Park up at the Circus maximus and hop on the sightseeing buses,tickets can be valid from 24 hours upwards. A better location may be next to the victor Emanuel's palace,name escapes me at present.
This year I saw people apparently stopping over.The locations are on the bus routes which go to all the sites.


----------



## hmh (Jun 25, 2008)

*Rome with a camper*

I am interested to know how this part of Italy is for security.

We had 3 days to kill waiting for a ferry last year near Bari, and found a sweet little seaside town called Giovinazzu, just our size. Tried one campsite and didn't much like it, and were parked up on the sea front about to cycle into the town.
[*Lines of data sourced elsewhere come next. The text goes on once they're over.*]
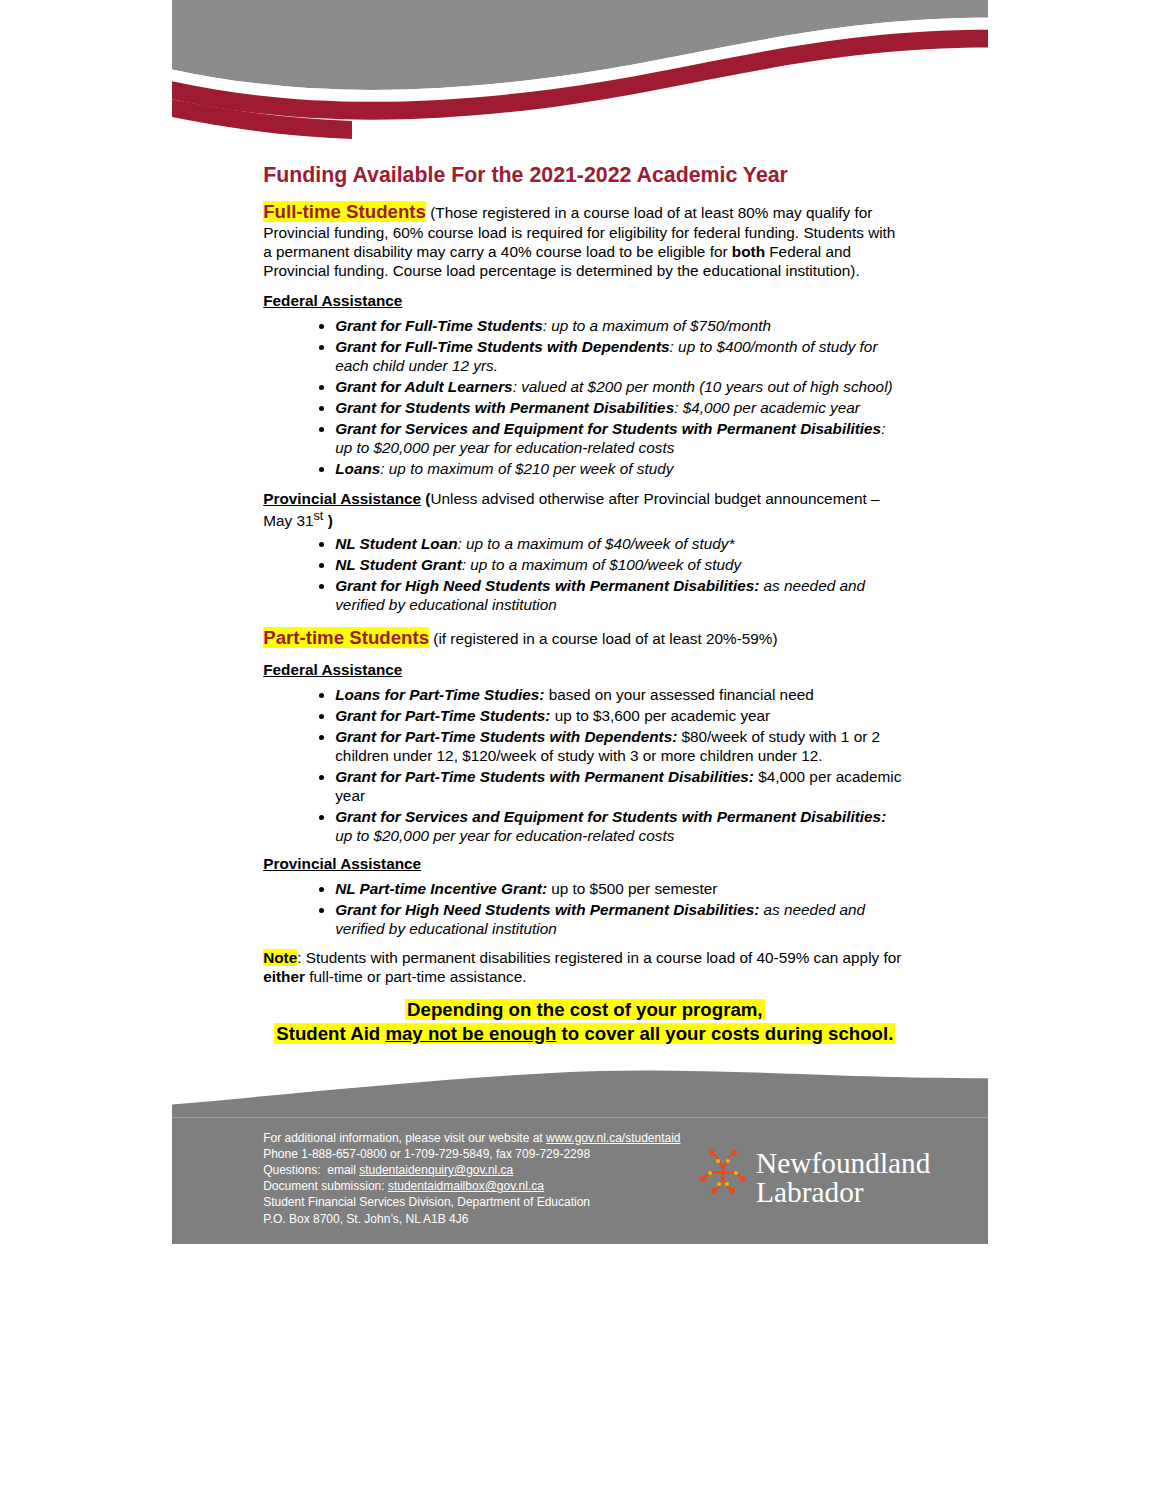Funding Available For the 2021-2022 Academic Year
Full-time Students (Those registered in a course load of at least 80% may qualify for Provincial funding, 60% course load is required for eligibility for federal funding. Students with a permanent disability may carry a 40% course load to be eligible for both Federal and Provincial funding. Course load percentage is determined by the educational institution).
Federal Assistance
Grant for Full-Time Students: up to a maximum of $750/month
Grant for Full-Time Students with Dependents: up to $400/month of study for each child under 12 yrs.
Grant for Adult Learners: valued at $200 per month (10 years out of high school)
Grant for Students with Permanent Disabilities: $4,000 per academic year
Grant for Services and Equipment for Students with Permanent Disabilities: up to $20,000 per year for education-related costs
Loans: up to maximum of $210 per week of study
Provincial Assistance (Unless advised otherwise after Provincial budget announcement – May 31st )
NL Student Loan: up to a maximum of $40/week of study*
NL Student Grant: up to a maximum of $100/week of study
Grant for High Need Students with Permanent Disabilities: as needed and verified by educational institution
Part-time Students (if registered in a course load of at least 20%-59%)
Federal Assistance
Loans for Part-Time Studies: based on your assessed financial need
Grant for Part-Time Students: up to $3,600 per academic year
Grant for Part-Time Students with Dependents: $80/week of study with 1 or 2 children under 12, $120/week of study with 3 or more children under 12.
Grant for Part-Time Students with Permanent Disabilities: $4,000 per academic year
Grant for Services and Equipment for Students with Permanent Disabilities: up to $20,000 per year for education-related costs
Provincial Assistance
NL Part-time Incentive Grant: up to $500 per semester
Grant for High Need Students with Permanent Disabilities: as needed and verified by educational institution
Note: Students with permanent disabilities registered in a course load of 40-59% can apply for either full-time or part-time assistance.
Depending on the cost of your program,
Student Aid may not be enough to cover all your costs during school.
For additional information, please visit our website at www.gov.nl.ca/studentaid
Phone 1-888-657-0800 or 1-709-729-5849, fax 709-729-2298
Questions: email studentaidenquiry@gov.nl.ca
Document submission: studentaidmailbox@gov.nl.ca
Student Financial Services Division, Department of Education
P.O. Box 8700, St. John’s, NL A1B 4J6
Newfoundland Labrador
Two nice old boys beckoned us over, and, mainly in sign language, told us not to leave the van on the seafront, to park on a campsite, it wasn't safe, we were sure to be broken into. We stayed on a second campsite, much nicer, for the next 3 days, and the town itself was very pleasant.

Italy seems to vary as much as France - where we live in France you don't need to lock the car to go into the supermarket. There are parts of Italy, in the central hills for example, where we felt very safe. But we don't know it very well yet.

Helen


----------